The bull bugled again, this time quietly. "C'mon!" My mind screamed it. "Walk on!! Walk on!!!" It was definitely not good for me he was where he was.
He turned his body slightly, sniffed the duff covering the ground and laid down.
Not good. Not good. He was facing me head on in his day bed. It was definitely not good for me.
I was trapped. Seconds. Minutes. Quarter hour. My knees started first, letting me know this would become unsustainable. I was aware that under the leaves it was wet. Moisture wicked into the wool of my pants. It was cold.
The bull, he was head up. Without any sign of recognition or alarm he was looking through me. As long as I remained rigid and motionless, I was part of the landscape. Move a muscle and I was toast. The bull started to relax. He even seemed ready to sleep but bugles everywhere kept him responding time to time. The back of my knees started next, the pressure of my crouch putting compression weight on the soft tissue there. Nothing tells you your age like a knee crouch.
Then it was my lower back, the job it had asking it to remain still and supportive new and unusual. A back is at its best as a flexing, modulating unit that is part of a larger modulating machine. A back was never meant to be motionless for long. Incredibly strong in motion, it was never meant to be a motionless beam.
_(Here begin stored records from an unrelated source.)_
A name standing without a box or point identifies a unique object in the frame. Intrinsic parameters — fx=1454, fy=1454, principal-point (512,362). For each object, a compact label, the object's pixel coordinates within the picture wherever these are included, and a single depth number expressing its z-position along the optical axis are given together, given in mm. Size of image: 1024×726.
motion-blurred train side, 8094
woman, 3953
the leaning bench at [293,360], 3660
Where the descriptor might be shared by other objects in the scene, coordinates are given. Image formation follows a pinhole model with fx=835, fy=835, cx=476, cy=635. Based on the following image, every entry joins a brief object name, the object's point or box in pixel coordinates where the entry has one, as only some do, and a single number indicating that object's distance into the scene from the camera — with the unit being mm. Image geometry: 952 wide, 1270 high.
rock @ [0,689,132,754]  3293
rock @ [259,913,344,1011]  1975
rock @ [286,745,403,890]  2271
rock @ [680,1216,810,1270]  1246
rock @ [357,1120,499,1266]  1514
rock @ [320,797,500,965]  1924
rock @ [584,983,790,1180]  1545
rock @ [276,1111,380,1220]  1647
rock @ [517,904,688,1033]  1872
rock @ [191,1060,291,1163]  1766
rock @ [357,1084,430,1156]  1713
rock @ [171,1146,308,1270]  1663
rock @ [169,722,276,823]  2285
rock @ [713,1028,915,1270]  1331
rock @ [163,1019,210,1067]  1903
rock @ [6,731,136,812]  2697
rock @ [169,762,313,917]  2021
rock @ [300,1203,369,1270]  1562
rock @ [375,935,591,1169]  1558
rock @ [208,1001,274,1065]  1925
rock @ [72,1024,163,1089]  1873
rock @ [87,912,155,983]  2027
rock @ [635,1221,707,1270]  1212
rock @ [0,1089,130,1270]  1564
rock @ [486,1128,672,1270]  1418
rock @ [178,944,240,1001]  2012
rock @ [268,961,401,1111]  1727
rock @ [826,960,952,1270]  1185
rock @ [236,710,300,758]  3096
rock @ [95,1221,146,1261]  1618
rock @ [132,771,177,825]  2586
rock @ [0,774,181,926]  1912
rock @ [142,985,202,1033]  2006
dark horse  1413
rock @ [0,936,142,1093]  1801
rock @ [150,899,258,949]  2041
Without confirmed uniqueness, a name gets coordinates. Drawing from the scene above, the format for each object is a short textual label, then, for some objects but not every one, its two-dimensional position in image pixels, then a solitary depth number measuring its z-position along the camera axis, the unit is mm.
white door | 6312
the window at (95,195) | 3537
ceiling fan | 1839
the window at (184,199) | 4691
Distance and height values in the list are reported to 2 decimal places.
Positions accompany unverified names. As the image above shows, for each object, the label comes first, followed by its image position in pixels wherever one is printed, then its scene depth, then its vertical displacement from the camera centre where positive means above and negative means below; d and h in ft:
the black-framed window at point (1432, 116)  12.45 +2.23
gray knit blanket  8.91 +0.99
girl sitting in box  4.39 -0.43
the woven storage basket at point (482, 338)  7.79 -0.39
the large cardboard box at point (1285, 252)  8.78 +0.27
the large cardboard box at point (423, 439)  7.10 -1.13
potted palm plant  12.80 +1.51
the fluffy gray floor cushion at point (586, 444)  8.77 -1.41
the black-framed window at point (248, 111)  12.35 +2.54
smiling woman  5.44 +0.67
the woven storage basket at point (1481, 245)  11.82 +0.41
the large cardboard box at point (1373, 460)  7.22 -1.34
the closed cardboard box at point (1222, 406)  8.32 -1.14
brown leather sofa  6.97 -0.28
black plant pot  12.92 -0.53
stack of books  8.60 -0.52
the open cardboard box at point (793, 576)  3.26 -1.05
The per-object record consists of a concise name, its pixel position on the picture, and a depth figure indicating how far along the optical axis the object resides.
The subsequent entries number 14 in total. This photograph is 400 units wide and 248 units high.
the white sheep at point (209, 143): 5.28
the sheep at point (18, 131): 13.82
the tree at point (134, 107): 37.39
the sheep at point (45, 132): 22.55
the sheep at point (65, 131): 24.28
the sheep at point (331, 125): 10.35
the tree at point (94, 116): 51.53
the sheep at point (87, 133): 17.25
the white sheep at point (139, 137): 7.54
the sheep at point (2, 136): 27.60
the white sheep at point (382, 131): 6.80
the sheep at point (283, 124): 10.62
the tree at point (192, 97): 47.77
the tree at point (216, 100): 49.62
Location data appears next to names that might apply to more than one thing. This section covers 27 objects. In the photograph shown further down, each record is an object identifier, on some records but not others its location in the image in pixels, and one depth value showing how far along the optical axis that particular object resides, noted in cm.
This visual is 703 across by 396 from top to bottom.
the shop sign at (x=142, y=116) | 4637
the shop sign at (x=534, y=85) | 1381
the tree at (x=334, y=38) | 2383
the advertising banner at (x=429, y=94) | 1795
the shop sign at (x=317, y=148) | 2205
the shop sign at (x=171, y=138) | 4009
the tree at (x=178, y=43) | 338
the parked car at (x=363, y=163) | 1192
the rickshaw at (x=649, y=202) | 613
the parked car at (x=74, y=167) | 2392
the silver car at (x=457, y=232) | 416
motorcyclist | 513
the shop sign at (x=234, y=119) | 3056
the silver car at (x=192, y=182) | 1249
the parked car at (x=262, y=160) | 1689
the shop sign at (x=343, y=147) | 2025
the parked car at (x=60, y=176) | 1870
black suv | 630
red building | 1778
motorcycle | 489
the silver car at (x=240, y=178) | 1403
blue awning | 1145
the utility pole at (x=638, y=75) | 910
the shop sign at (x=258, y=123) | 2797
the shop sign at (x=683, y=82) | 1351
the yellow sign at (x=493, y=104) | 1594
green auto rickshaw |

I think it was my mind that gave out first though.
As soon as I allowed the thought I could move, just a little, to present itself into my consciousness, the rest of me fell like dominoes. I leaned out. I moved a leg, just a little. If I could get so the tree was not a factor maybe I could make a shot when he stood. The plan, such as it was ill-considered and impatient, was I would let him see me move when I was ready, then draw as he stood up, sending an arrow into his broadside as he turned and ran.
So far so good. I moved my other leg, bringing my body a little out from the tree. The bull saw the change, but could not define it. He now was not looking through me. He was looking at me. I froze. Time again became the enemy. My knee pain again eroding my resolve.
The bull turned his head. I moved a bit more, almost ready to stand. But I misjudged an undulates amazing peripheral vision. The bull was locked on now, alarmed, up and gone in the time it takes to read this sentence.